Takut dibunuh, PM Lebanon mundur dari jabatan

hariri, libanon Hak atas foto Reuters
Image caption Saad al-Hariri kembali menjadi perdana menteri pada Desember 2016 lalu.

Perdana Menteri Lebanon, Saad al-Hariri, memutuskan mengundurkan diri dari jabatannya dengan alasan takut dibunuh.

Berbicara di Arab Saudi yang disiarkan stasiun televisi, Al-Hariri merujuk pada pembunuhan ayahnya, mantan PM Rafik al-Hariri pada 2005 lalu.

"Kita hidup di suasana serupa, dalam atmosfer yang terasa sebelum pembunuhan martir Rafik al-Hariri. Saya merasakan ada rencana sembunyi-sembunyi untuk mengincar nyawa saya," kata Saad al-Hariri di Riyadh.

Pria yang menjabat perdana menteri sejak Desember 2016, setelah memangku posisi serupa pada periode 2009-2011, juga menuduh Iran menuai "ketakutan dan kehancuran" di beberapa negara, termasuk Lebanon.

Al-Hariri turut menyerang gerakan Syiah Hizbullah sokongan Iran yang memiliki kekuasaan di Lebanon. Menurutnya, Lebanon akan "memotong tangan-tangan keji yang menjulur ke negara" seraya menyebut "Iran dan para pendukungnya".

Selama ini Al-Hariri dan keluarganya dikenal dekat dengan Kerajaan Saudi, pesaing Iran di Timur Tengah.

Menanggapi pengunduran diri Al-Hariri, Iran mengatakan langkah tersebut akan menciptakan ketegangan di kawasan. Soal tudingan Al-Hariri, Iran mengatakan hal itu "tidak terbukti".

Pengumuman pengunduran diri Al-Hariri di Riyadh mengemuka setelah dia beberapa kali berkunjung ke Arab Saudi selama beberapa hari terakhir. Kemudian, sehari sebelum mengundurkan diri, dia bertemu dengan Ali Akbar Velayati, penasihat Pemimpin Tertinggi Iran, Ayatollah Ali Khamenei, di Beirut, Lebanon.

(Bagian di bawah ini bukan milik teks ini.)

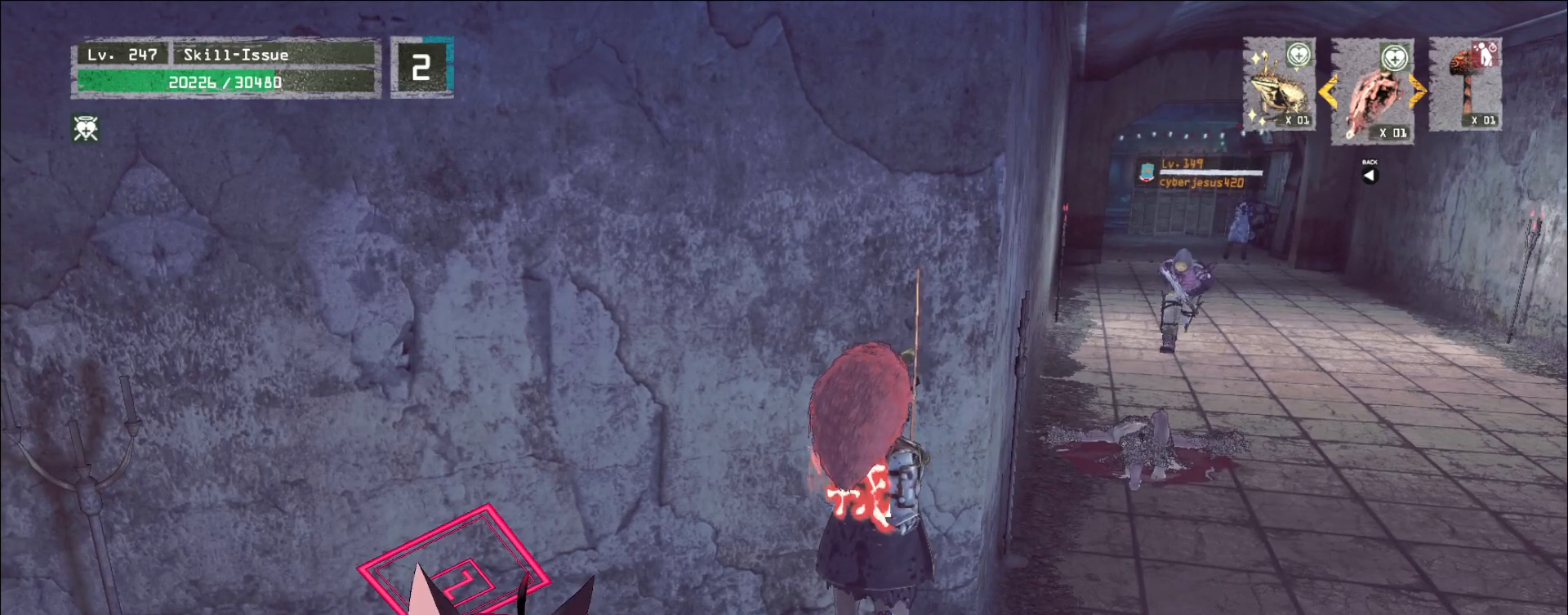
{"keys": [], "mouse": [], "events": []}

Setahun silam, tatkala dilantik menjadi perdana menteri Lebanon, Al-Hariri menjanjikan "era baru bagi Lebanon" setelah negara itu mengalami kebuntuan politik selama dua tahun. Dia membentuk koalisi pemerintahan dari hampir semua partai politik besar, termasuk Hizbullah.